Hubungan Inara dan Artha harus kandas karena perselingkuhan Artha. Padahal mereka sudah mau menikah.
Malu pernikahan batal, Inara terpaksa menyetujui perjanjian dengan Argha, kakak Artha demi untuk membalas Artha dan tidak mempermalukan orang tuanya.
Inara kalah dengan perasaannya. Ia jatuh cinta pada suaminya yang misterius. Hanya saja, dendam Argha membuat Inara merasa rendah diri. Dan godaan Artha selalu datang pada mereka.
Akankah Argha dan Inara bisa bersatu, atau masa lalu Argha akan terus membuat jarak di antara mereka dan memilih berpisah demi kebaikan.

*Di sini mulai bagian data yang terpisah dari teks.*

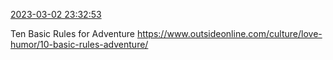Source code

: [2023-03-02 23:32:53](https://mstdn.social/@hill_wanderer/109956299033953120)

Ten Basic Rules for Adventure  <a href="https://www.outsideonline.com/culture/love-humor/10-basic-rules-adventure/" target="_blank" rel="nofollow noopener noreferrer" translate="no">https://www.outsideonline.com/culture/love-humor/10-basic-rules-adventure/</a>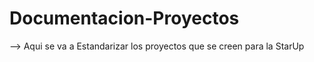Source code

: # Documentacion-Proyectos

--> Aqui se va a Estandarizar los proyectos que se creen para la StarUp 

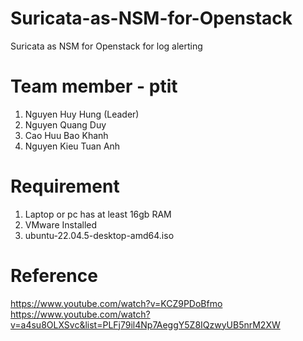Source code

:# Suricata-as-NSM-for-Openstack
Suricata as NSM for Openstack for log alerting

# Team member - ptit
1. Nguyen Huy Hung (Leader)
2. Nguyen Quang Duy
3. Cao Huu Bao Khanh
4. Nguyen Kieu Tuan Anh

# Requirement
1. Laptop or pc has at least 16gb RAM 
2. VMware Installed
3. ubuntu-22.04.5-desktop-amd64.iso

# Reference
https://www.youtube.com/watch?v=KCZ9PDoBfmo
https://www.youtube.com/watch?v=a4su8OLXSvc&list=PLFj79il4Np7AeggY5Z8IQzwyUB5nrM2XW

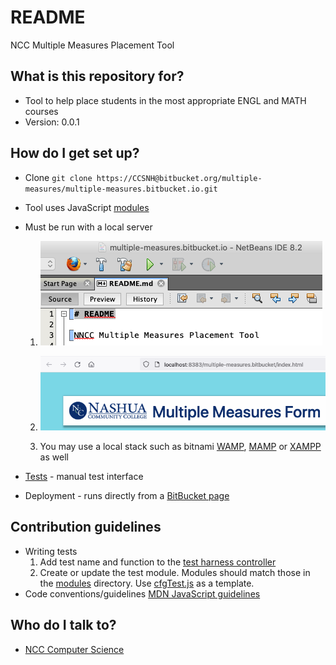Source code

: # README

NCC Multiple Measures Placement Tool

## What is this repository for? 

* Tool to help place students in the most appropriate ENGL and MATH courses
* Version: 0.0.1

## How do I get set up? 

* Clone `git clone https://CCSNH@bitbucket.org/multiple-measures/multiple-measures.bitbucket.io.git`
* Tool uses JavaScript [modules](https://developer.mozilla.org/en-US/docs/Web/JavaScript/Guide/Modules "MDN JavaScript modules")
* Must be run with a local server  

  1. ![NetBeans Run](docs/images/run.png "Click the Run button")  

  1. ![localhost](docs/images/url.png "URL")  

  1. You may use a local stack such as bitnami [WAMP](https://bitnami.com/stack/wamp/installer), [MAMP](https://bitnami.com/stack/mamp/installer) or [XAMPP](https://www.apachefriends.org/index.html) as well  

* [Tests](test.html "Test harness") - manual test interface
* Deployment - runs directly from a [BitBucket page](https://multiple-measures.bitbucket.io/)

## Contribution guidelines 

* Writing tests
    1. Add test name and function to the [test harness controller ](tests/index.js)
    1. Create or update the test module. Modules should match those in the [modules](modules) directory. Use [cfgTest.js](tests/modules/cfgTests.js) as a template.
* Code conventions/guidelines [MDN JavaScript guidelines](https://developer.mozilla.org/en-US/docs/MDN/Guidelines/Code_guidelines/JavaScript)

## Who do I talk to? 

* [NCC Computer Science](https://nashuacc.edu/contact-us/faculty-staff)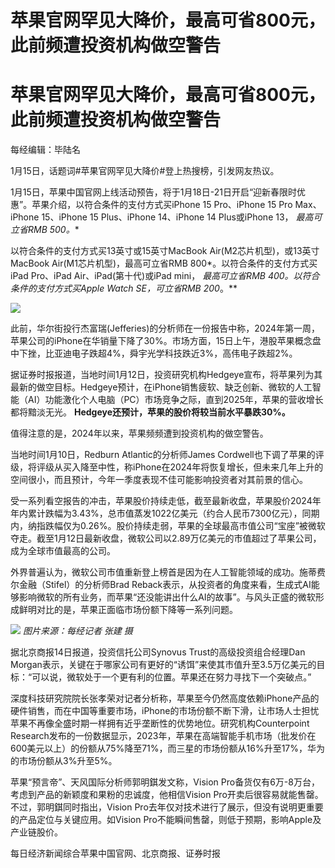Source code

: # 苹果官网罕见大降价，最高可省800元，此前频遭投资机构做空警告

# 苹果官网罕见大降价，最高可省800元，此前频遭投资机构做空警告

每经编辑：毕陆名

1月15日，话题词#苹果官网罕见大降价#登上热搜榜，引发网友热议。

1月15日，苹果中国官网上线活动预告，将于1月18日-21日开启“迎新春限时优惠”。苹果介绍，以符合条件的支付方式买iPhone 15 Pro、iPhone
15 Pro Max、iPhone 15、iPhone 15 Plus、iPhone 14、iPhone 14 Plus或iPhone 13，
**最高可立省RMB 500*。**

以符合条件的支付方式买13英寸或15英寸MacBook Air(M2芯片机型)，或13英寸MacBook Air(M1芯片机型)，最高可立省RMB
800*。以符合条件的支付方式买iPad Pro、iPad Air、iPad(第十代)或iPad mini， **最高可立省RMB
400*。以符合条件的支付方式买Apple Watch SE，可立省RMB 200*。**

![](https://inews.gtimg.com/om_bt/OqGnrmqVsJtE59JsfB2KaZ11bDQr-53Hd9j4JYhDeiUu8AA/1000)

此前，华尔街投行杰富瑞(Jefferies)的分析师在一份报告中称，2024年第一周，苹果公司的iPhone在华销量下降了30%。市场方面，15日上午，港股苹果概念盘中下挫，比亚迪电子跌超4%，舜宇光学科技跌近3%，高伟电子跌超2%。

据证券时报报道，当地时间1月12日，投资研究机构Hedgeye宣布，将苹果列为其最新的做空目标。Hedgeye预计，在iPhone销售疲软、缺乏创新、微软的人工智能（AI）功能激化个人电脑（PC）市场竞争之际，直到2025年，苹果的营收增长都将黯淡无光。
**Hedgeye还预计，苹果的股价将较当前水平暴跌30%。**

值得注意的是，2024年以来，苹果频频遭到投资机构的做空警告。

当地时间1月10日，Redburn Atlantic的分析师James
Cordwell也下调了苹果的评级，将评级从买入降至中性，称iPhone在2024年将恢复增长，但未来几年上升的空间很小，而且预计，今年一季度表现不佳可能影响投资者对其前景的信心。

受一系列看空报告的冲击，苹果股价持续走低，截至最新收盘，苹果股价2024年年内累计跌幅为3.43%，总市值蒸发1022亿美元（约合人民币7300亿元），同期内，纳指跌幅仅为0.26%。股价持续走弱，苹果的全球最高市值公司“宝座”被微软夺走。截至1月12日最新收盘，微软公司以2.89万亿美元的市值超过了苹果公司，成为全球市值最高的公司。

外界普遍认为，微软公司市值重新登上榜首是因为在人工智能领域的成功。施蒂费尔金融（Stifel）的分析师Brad
Reback表示，从投资者的角度来看，生成式AI能够影响微软的所有业务，而苹果“还没能讲出什么AI的故事”。与风头正盛的微软形成鲜明对比的是，苹果正面临市场份额下降等一系列问题。

![](https://inews.gtimg.com/om_bt/OnEcOuh6sTk0va6mX8OT4H4ft0A7UVplNvnq3G790cwFcAA/1000)
_图片来源：每经记者 张建 摄_

据北京商报14日报道，投资信托公司Synovus Trust的高级投资组合经理Dan
Morgan表示，关键在于哪家公司有更好的“诱饵”来使其市值升至3.5万亿美元的目标：“可以说，微软处于一个更有利的位置。苹果还在努力寻找下一个突破点。”

深度科技研究院院长张孝荣对记者分析称，苹果至今仍然高度依赖iPhone产品的硬件销售，而在中国等重要市场，iPhone的市场份额不断下滑，让市场人士担忧苹果不再像全盛时期一样拥有近乎垄断性的优势地位。研究机构Counterpoint
Research发布的一份数据显示，2023年，苹果在高端智能手机市场（批发价在600美元以上）的份额从75%降至71%，而三星的市场份额从16%升至17%，华为的市场份额从3%升至5%。

苹果“预言帝”、天风国际分析师郭明錤发文称，Vision Pro备货仅有6万-8万台，考虑到产品的新颖度和果粉的忠诚度，他相信Vision
Pro开卖后很容易就能售罄。不过，郭明錤同时指出，Vision Pro去年仅对技术进行了展示，但没有说明更重要的产品定位与关键应用。如Vision
Pro不能瞬间售罄，则低于预期，影响Apple及产业链股价。

每日经济新闻综合苹果中国官网、北京商报、证券时报

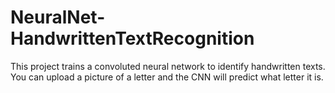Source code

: # NeuralNet-HandwrittenTextRecognition
This project trains a convoluted neural network to identify handwritten texts. You can upload a picture of a letter and the CNN will predict what letter it is.
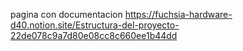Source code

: pagina con documentacion
https://fuchsia-hardware-d40.notion.site/Estructura-del-proyecto-22de078c9a7d80e08cc8c660ee1b44dd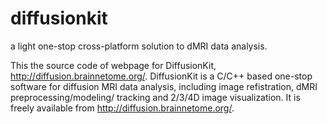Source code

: # diffusionkit
a light one-stop cross-platform solution to dMRI data analysis.

This the source code of webpage for DiffusionKit, http://diffusion.brainnetome.org/.
DiffusionKit is a C/C++ based one-stop software for diffusion MRI data analysis,
including image refistration, dMRI preprocessing/modeling/ tracking and 2/3/4D image
visualization. It is freely available from http://diffusion.brainnetome.org/.
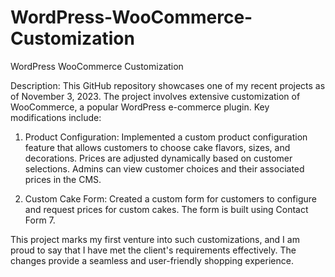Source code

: # WordPress-WooCommerce-Customization
WordPress WooCommerce Customization


Description:
This GitHub repository showcases one of my recent projects as of November 3, 2023. The project involves extensive customization of WooCommerce, a popular WordPress e-commerce plugin. Key modifications include:

1. Product Configuration: Implemented a custom product configuration feature that allows customers to choose cake flavors, sizes, and decorations. Prices are adjusted dynamically based on customer selections. Admins can view customer choices and their associated prices in the CMS.

2. Custom Cake Form: Created a custom form for customers to configure and request prices for custom cakes. The form is built using Contact Form 7.

This project marks my first venture into such customizations, and I am proud to say that I have met the client's requirements effectively. The changes provide a seamless and user-friendly shopping experience.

Karya ini diterbitkan atas izin NovelToon Layli Dinata, isi konten hanyalah pandangan pribadi pembuatnya, tidak mewakili NovelToon sendiri
Bab. 10 Memendam Sendirian
Reyhan menyelimuti tubuh Mili. Sesekali mengecek selang infusnya. Pria tampan itu tersenyum lembut. “Cepetan sembuh, Mil. Kasihan Inara gak ada temennya.”
Mili mengangguk pelan. “Soal gosip itu, apa benar?”
Reyhan mengangguk. Sepertinya tidak ada lagi yang perlu disembunyikan. Meski ia belum tahu kisah yang sebenarnya mengenai sahabatnya itu, Reyhan juga takut salah bicara. Hanya saja teringat yang tadi, ah, Reyhan bahkan belum menerima kabar dari sahabatnya itu.
“Aku enggak tahu pastinya, tapi Inara memang putus dari Pak Artha, dan akan menikah dengan Pak Argha.”
“What? Jadi itu beneran, Rey? Ya Allah … apa yang ada di pikiran dia? Mana dia gak ke sini-ke sini, nomornya juga susah banget dihubungi. Sebenarnya dia nyimpan masalah apa, sih? Dia sengaja buat Pak Alan ngamuk apa gimana?” Sebagai seseorang yang memang sangat dekat dengan Inara, Mili begitu sangat prihatin dengan hal yang menimpa sahabatnya itu. Terlebih Inara adalah gadis yang cengeng meski ceplas-ceplos begitu.
Milea, atau yang biasa disapa Mili itu memang tahu bagaimana perjalanan cintanya Inara dengan Artha. Inara sering menangis karena hubungannya dengan Artha yang tak direstui oleh Alan. Hanya saja, kabar baru ini membuatnya terkejut. Selain dengan hubungan Inara dan Argha, sahabatnya itu bahkan sama sekali tidak cerita terhadapnya terlebih dahulu.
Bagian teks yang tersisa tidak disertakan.